Lloyd cligna brièvement des yeux, laissant planer quelques secondes. Un Supermax était un terme d’usage pour désigner les prisons américaines de haute sécurité, comme Pelican Bay. Lloyd connaissait cette prison, car, à l’époque où il travaillait au sein du SHIELD, il avait envoyé certains tarés à Pelican Bay. La prison faisait couramment l’objet de polémiques et d’affaires judiciaires pour les mauvais traitements infligés à ses détenus. L’isolement des détenus était extrêmement lourd, et les gardes n’hésitaient pas à faire usage de la force pour maîtriser les détenus.
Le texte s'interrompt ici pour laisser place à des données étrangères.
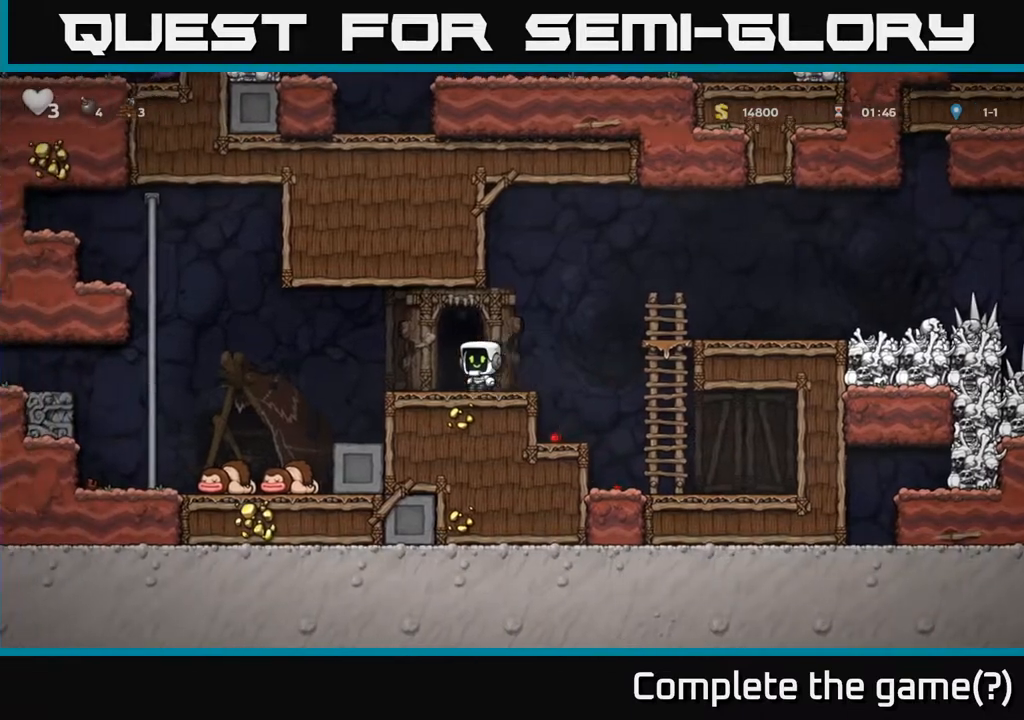
{"buttons": [], "left_stick": "center", "right_stick": "center", "events": [[100, "L2", "down"], [167, "L2", "up"], [283, "L2", "down"], [367, "L2", "up"]]}
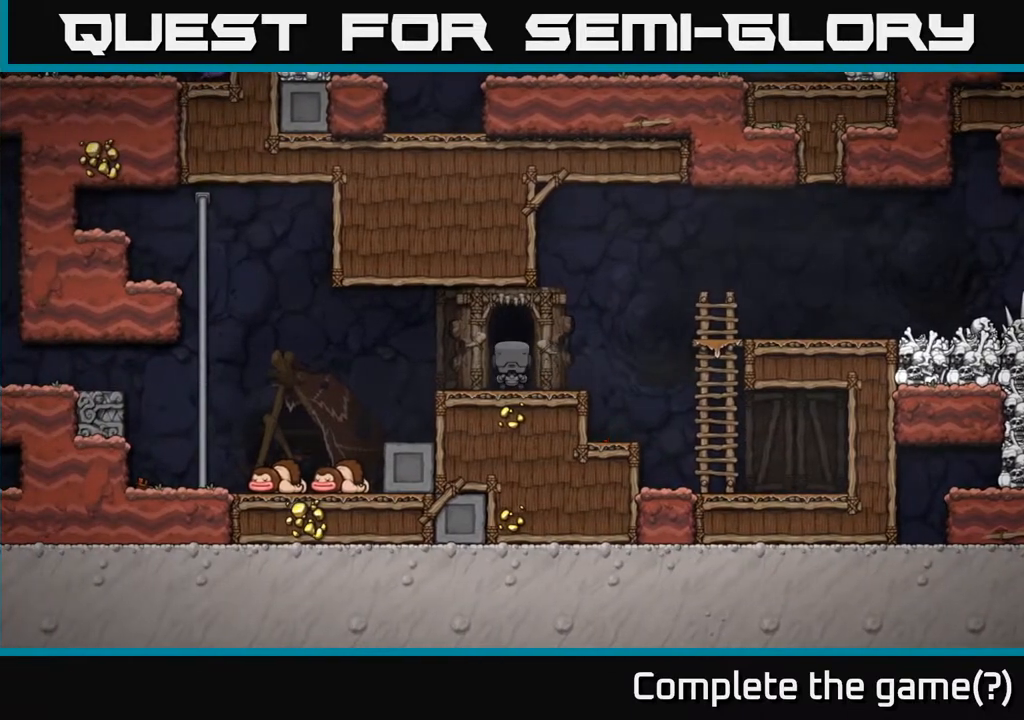
{"buttons": [], "left_stick": "center", "right_stick": "center", "events": []}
C’était, en somme, la prison typique qu’on voyait dans les films.
L’agent reprit à nouveau, continuant ses explications :
«
Je vous demande tout simplement de considérer, quand on viendra vous demander votre version des faits et qu’on l’écrira, que Rachel ne figurerait pas dans la douche, qu’il n’y avait que Sandra. »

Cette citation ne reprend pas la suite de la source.